今年のGWからは北海道産を中心にしたミルクと茨城県産フルーツを使用した「ジェラート」を発売。長期間冷凍保存できるスイーツの開発は「サザコーヒーとしてのSDGs(持続可能な開発目標)でもあります」(太郎さん)と話す。
「経済最悪期に設備投資した姿勢をほめたい」
10月27日に戻ろう。式典終了後、太郎さんは父の誉志男さん、母の美知子さんら数人を生産現場に案内し、説明を始めた。「豆の包装内の酸素を極限まで押さえる特殊な技術で、焙煎コーヒーの鮮度を保てる。
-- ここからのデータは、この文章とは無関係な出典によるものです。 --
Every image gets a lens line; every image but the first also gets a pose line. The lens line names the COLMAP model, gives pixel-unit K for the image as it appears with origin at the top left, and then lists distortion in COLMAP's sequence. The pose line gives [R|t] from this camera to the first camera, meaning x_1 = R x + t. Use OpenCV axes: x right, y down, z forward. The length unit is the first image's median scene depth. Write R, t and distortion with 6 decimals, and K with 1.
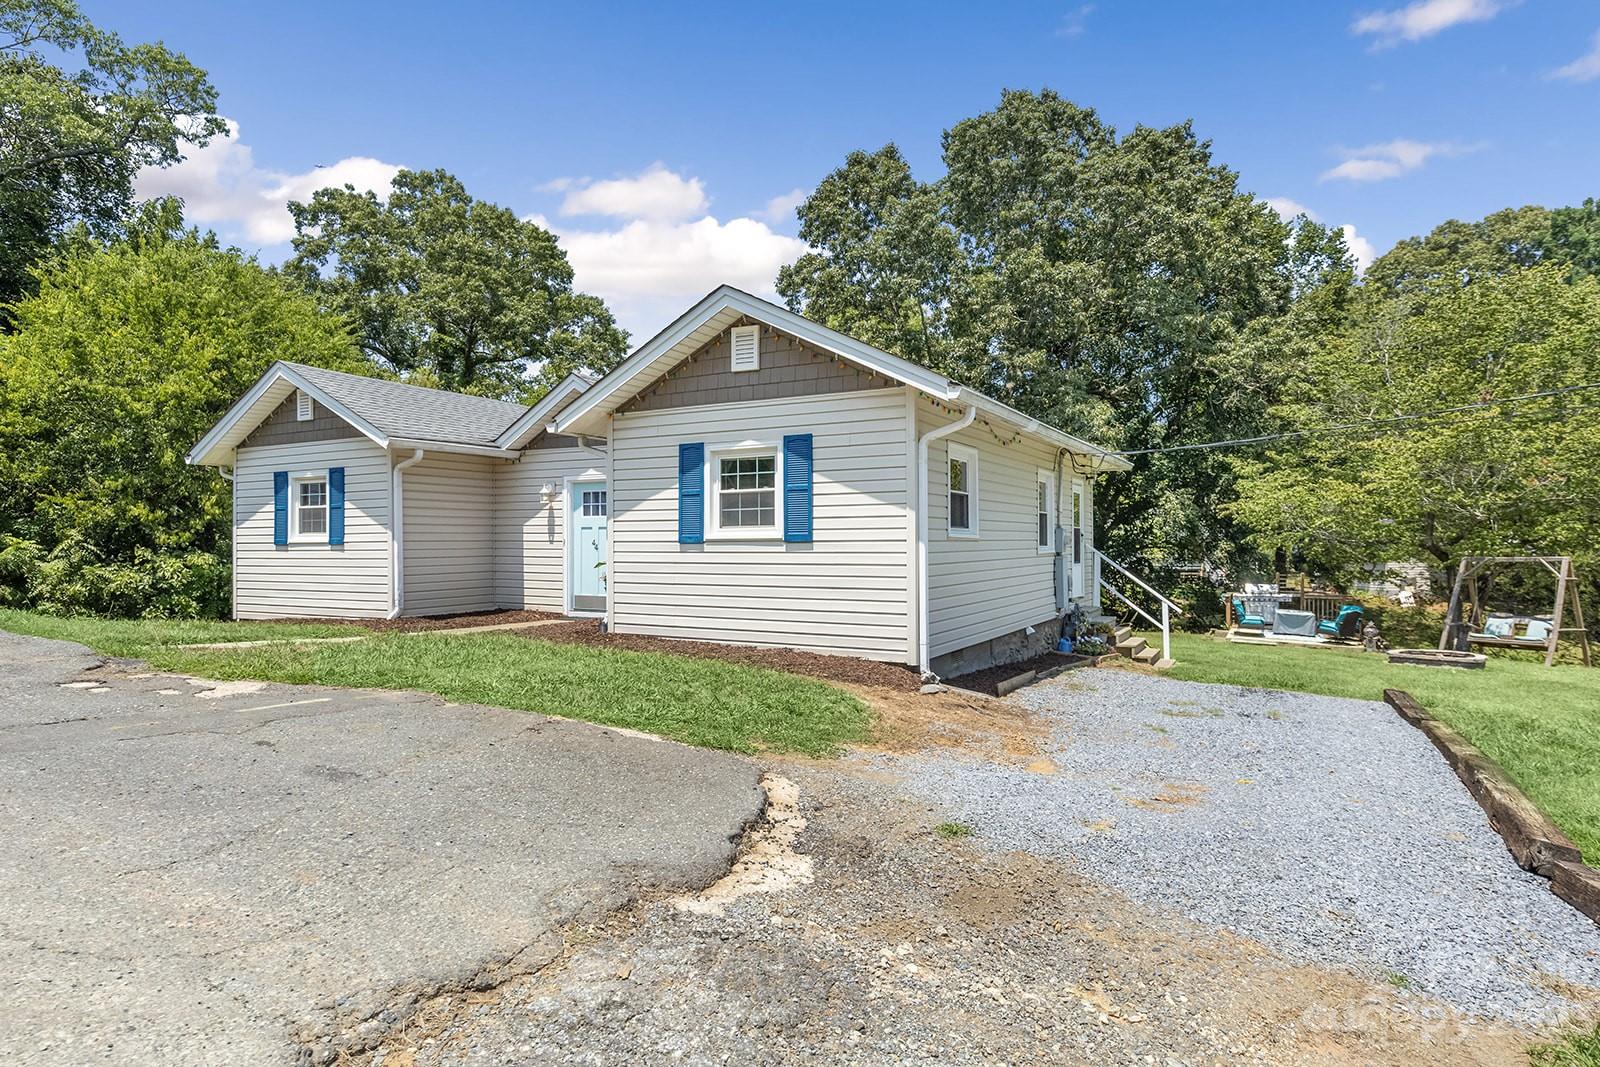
lens RADIAL K [[904.9, 0, 800.0], [0, 904.9, 533.5], [0, 0, 1]] dist [0.002639, 0.000283]
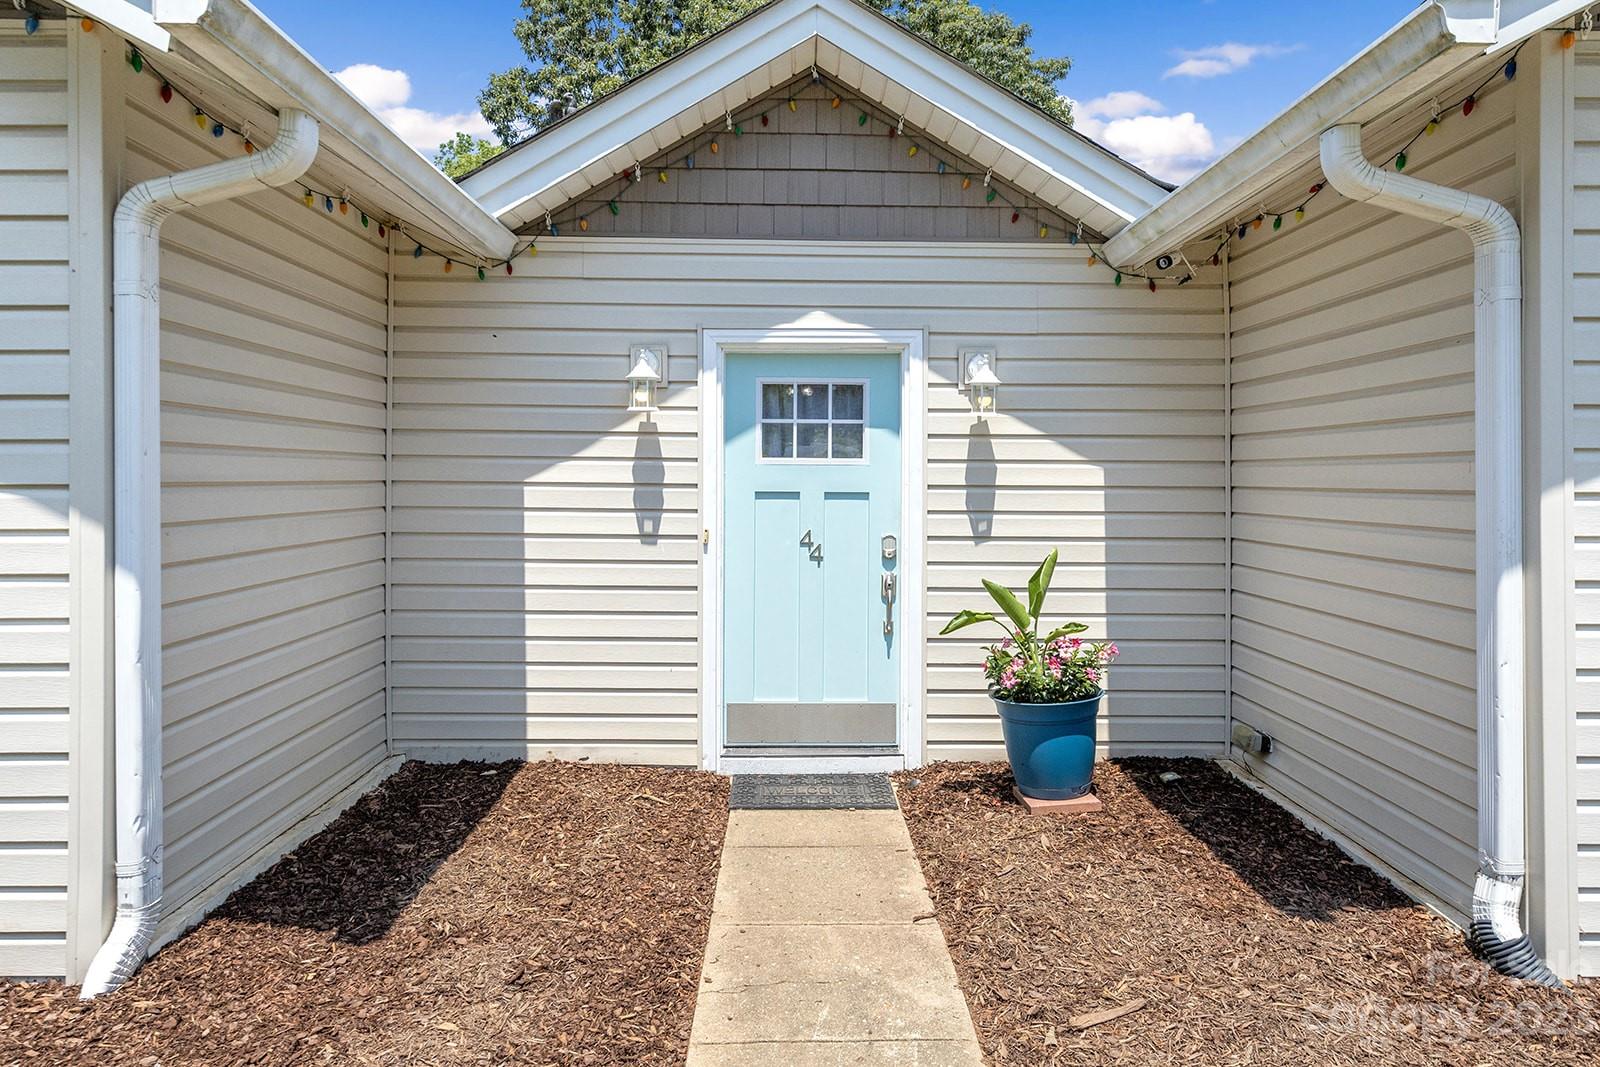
lens RADIAL K [[922.2, 0, 799.3], [0, 922.2, 479.9], [0, 0, 1]] dist [0.002437, -0.000509]
pose [[0.869421, 0.006220, 0.494033, -0.397742], [-0.009430, 0.999948, 0.004006, -0.012917], [-0.493983, -0.008142, 0.869434, 0.719622]]
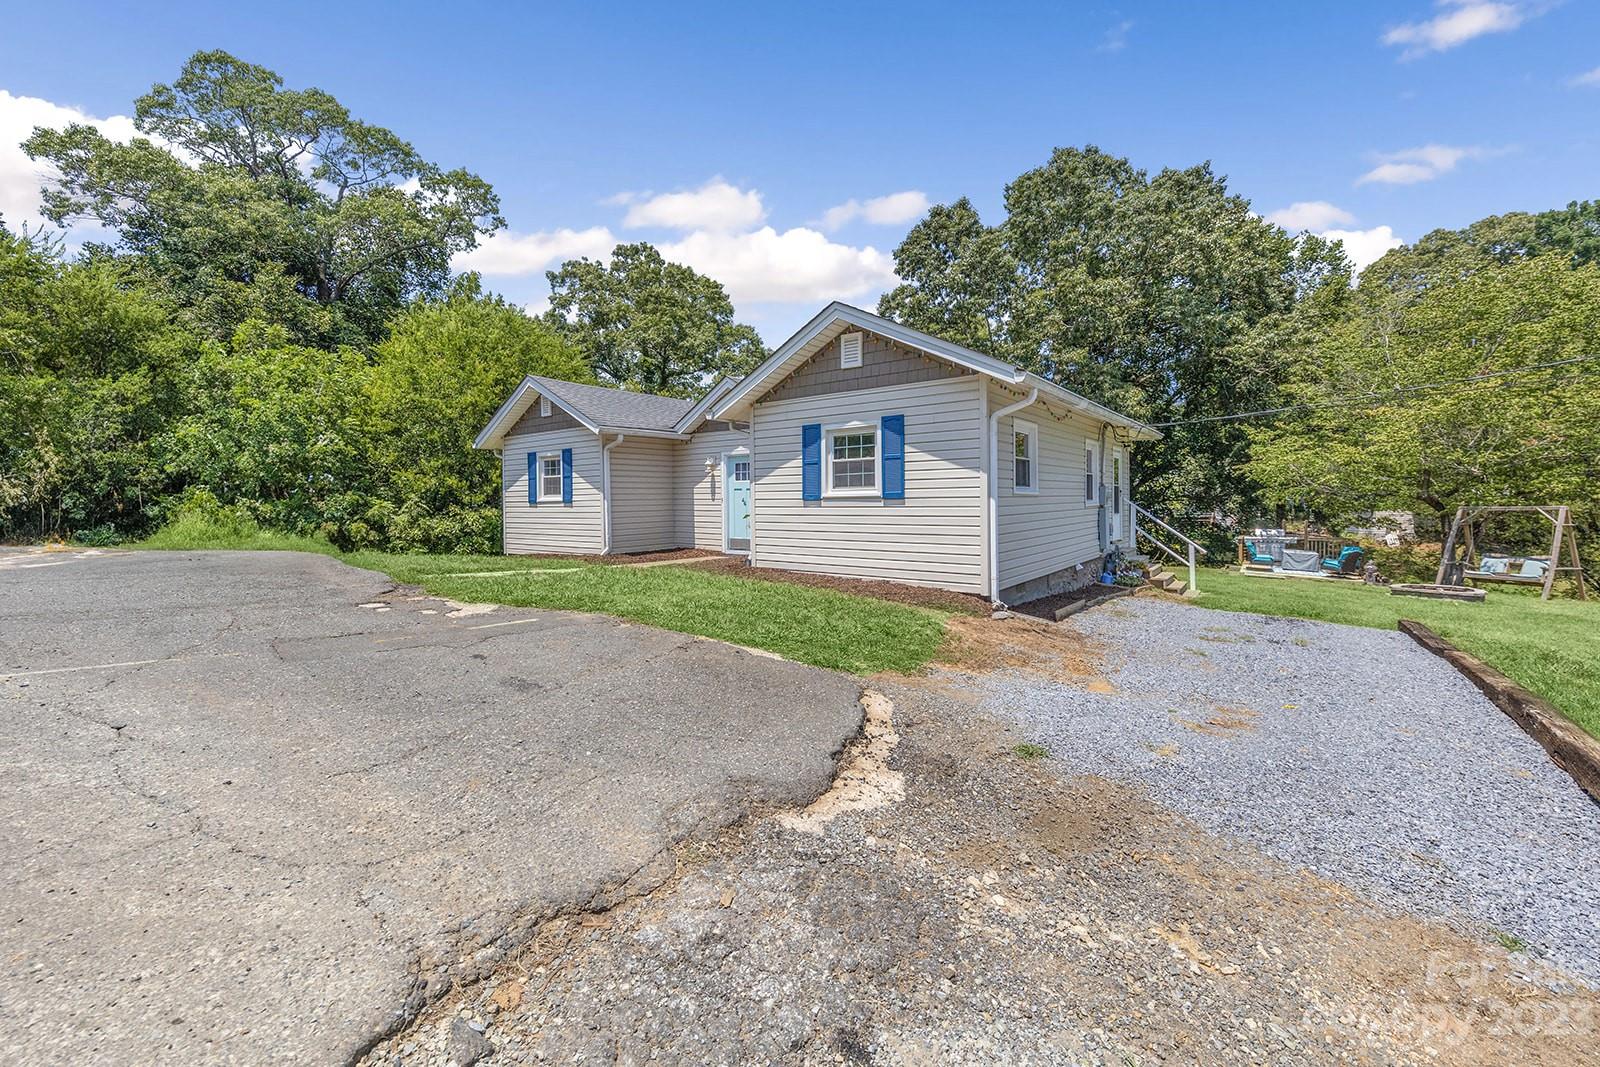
lens RADIAL K [[639.2, 0, 798.0], [0, 639.2, 511.3], [0, 0, 1]] dist [0.007163, -0.000238]
pose [[0.988338, -0.004197, -0.152218, 0.001765], [0.008704, 0.999543, 0.028949, -0.000199], [0.152027, -0.029937, 0.987923, 0.055865]]
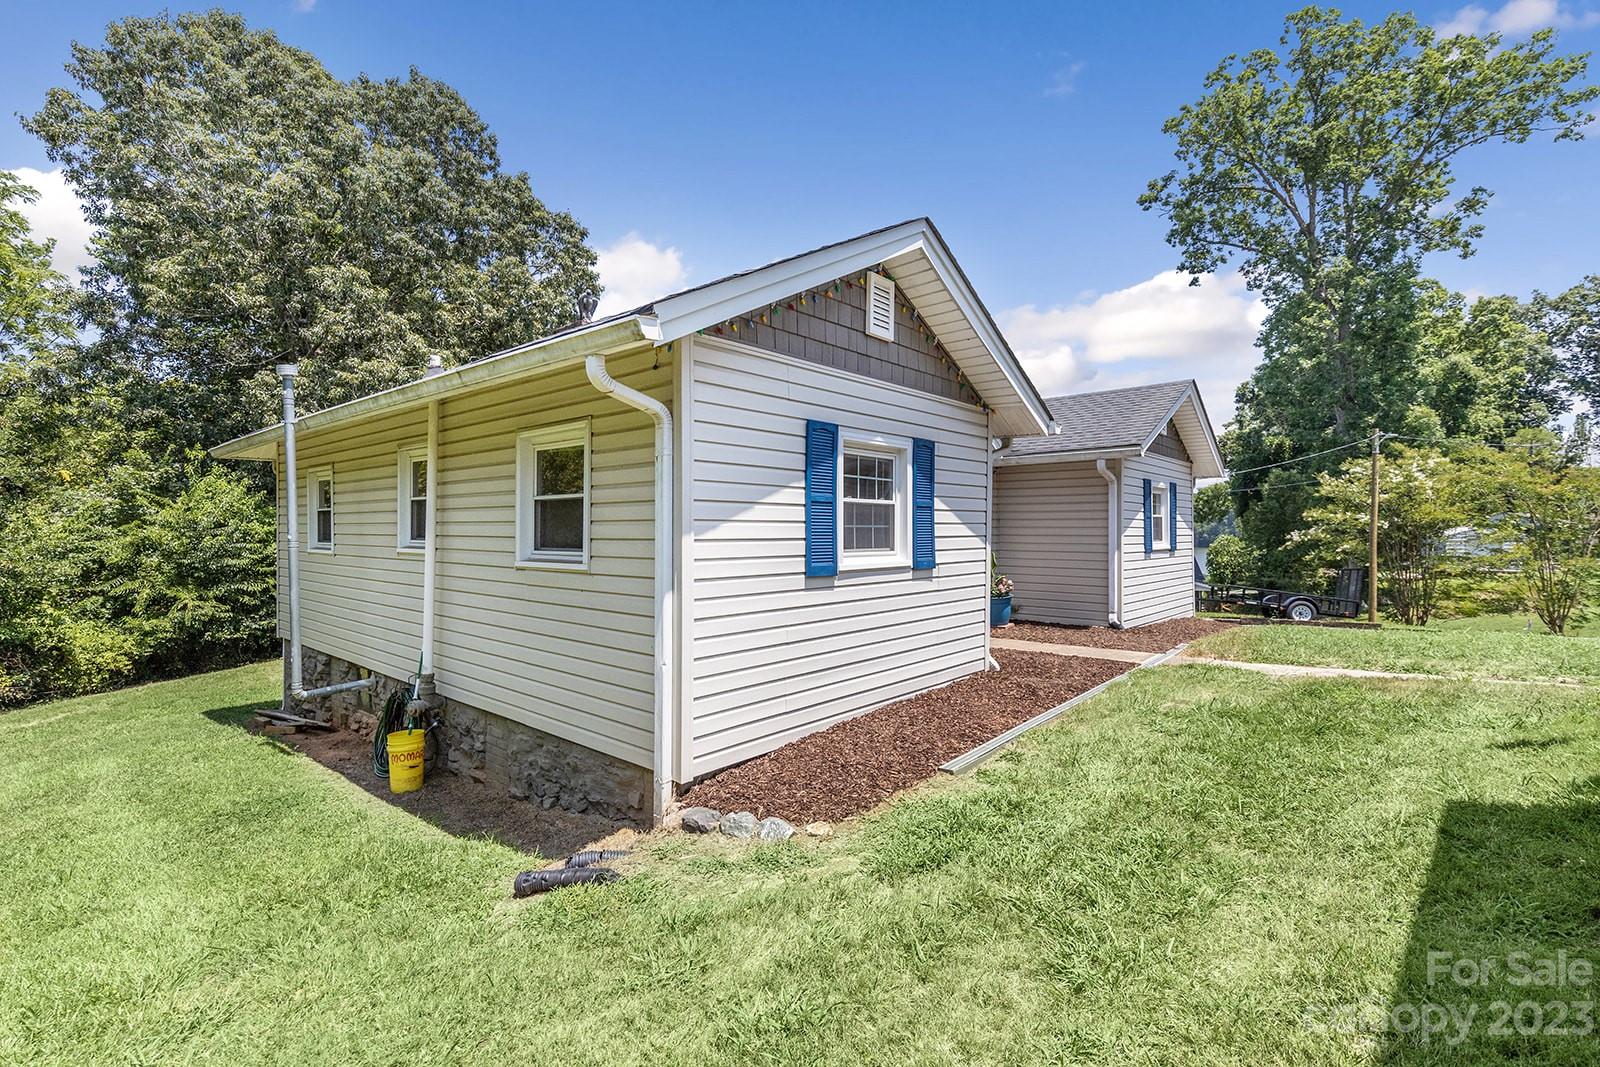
lens RADIAL K [[730.3, 0, 791.2], [0, 730.3, 530.6], [0, 0, 1]] dist [0.003784, 0.000689]
pose [[0.225292, 0.002771, 0.974287, -0.994111], [-0.013766, 0.999905, 0.000339, -0.011795], [-0.974194, -0.013489, 0.225308, 0.972685]]
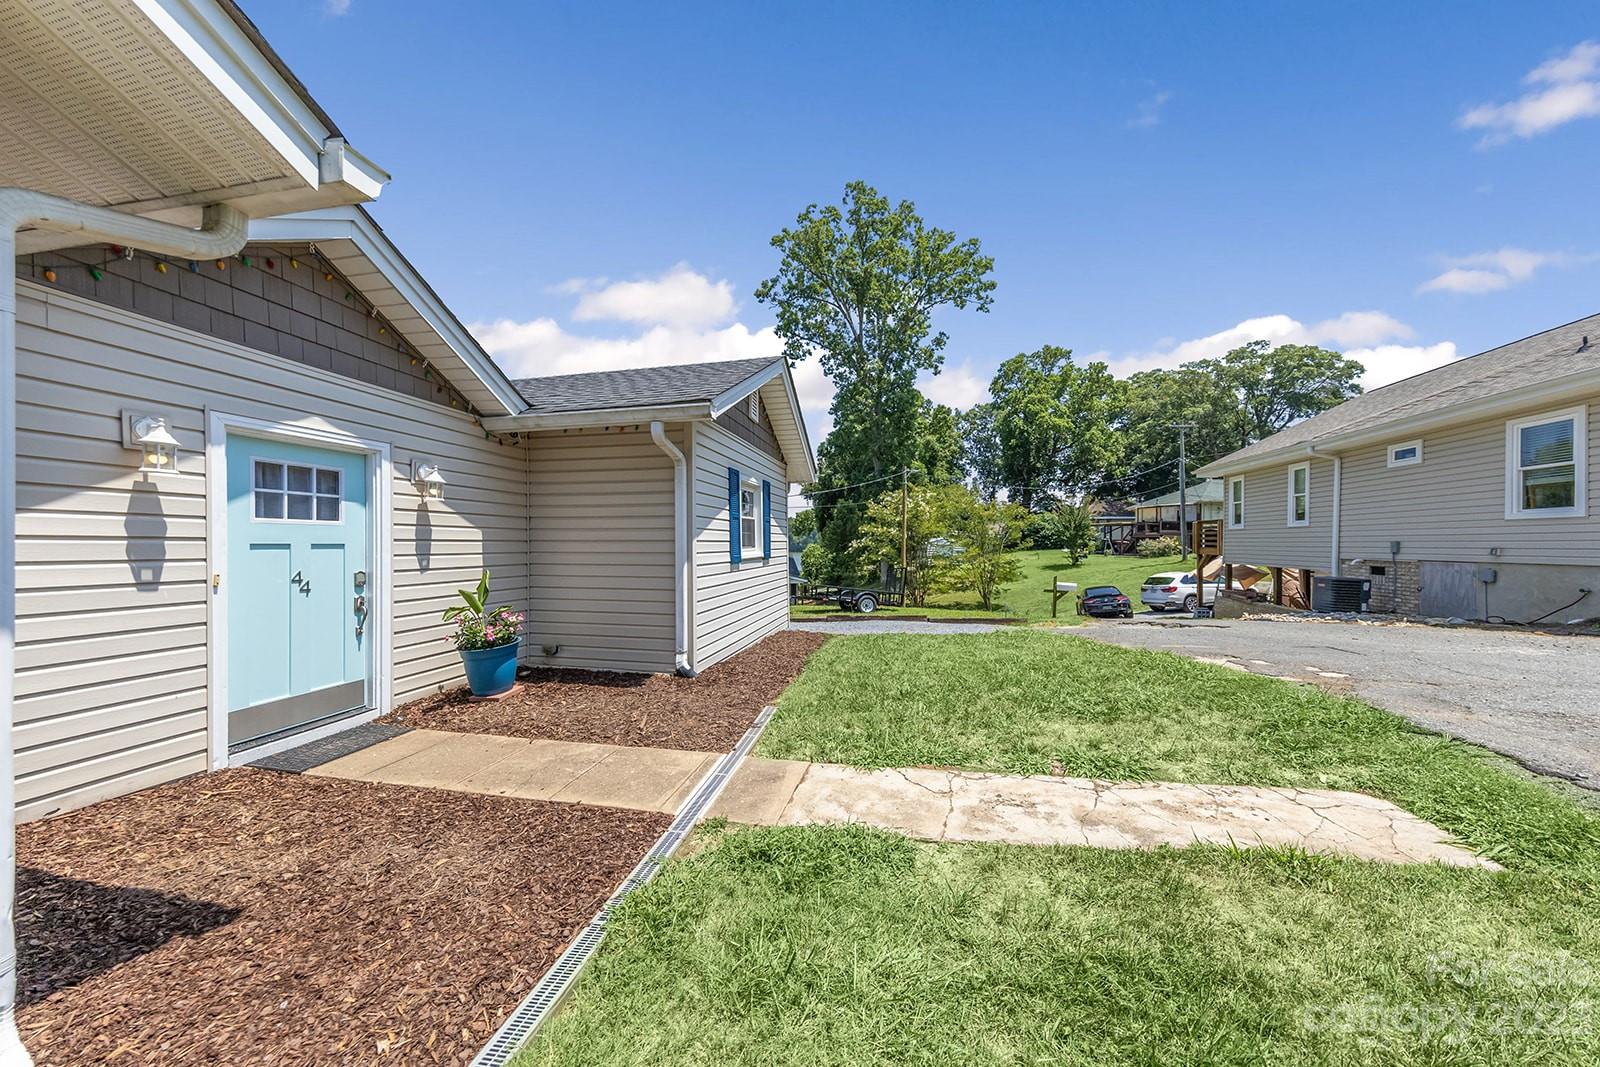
lens RADIAL K [[518.0, 0, 803.9], [0, 518.0, 544.9], [0, 0, 1]] dist [0.000496, 0.000010]
pose [[-0.290226, -0.001864, 0.956956, -0.554456], [-0.007175, 0.999974, -0.000228, -0.008445], [-0.956931, -0.006932, -0.290232, 0.840238]]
これまで1年だった賞味期限を3年に延ばします」
後日、会長の誉志男さんにお礼を述べると、こんな答えが返ってきた。
「新工場はHACCP(ハサップ。食品の製造工程における危害要因管理)にも徹底対応しています。それもさることながら、プロバットなどの焙煎機に数千万円かけた息子をほめてやりたい。コロナ禍の経済最悪期に多額の借金をして設備投資をした姿勢に対してです」
「サザコーヒーはこれまでも危機感を武器に成長してきました。経営者の無鉄砲に社員が奮起してくれるのもDNAです。私は息子の会社を潰さないよう、本店で皿洗いを続けます」
「青天を衝け」にもコーヒー器具を提供
誉志男さんも2021年1月に「渋沢栄一仏蘭西珈琲物語」(200グラムの豆は税込み1500円)を開発して売れゆき好調。大河ドラマ「青天を衝け」にもコーヒー器具を提供した。
10月27日、同社の社員たちは口々に「この工場がフル稼働できるように稼がないと」と笑って話していた。今後は大手スーパーにもコーヒー豆を供給する予定だ。
母の美知子さんは「『社長になったら会社が潰れる』とは言っていませんけどね。でも社長就任で社印を押すようになり、責任感を人一倍感じたと思いますよ」と語っていた。
同族企業の肉親関係はさまざまだ。時に対立し、言動で心を乱され、猛反発する例も何度か見てきた。今回は両親を案内して説明する「息子の背中」が象徴するように感じた。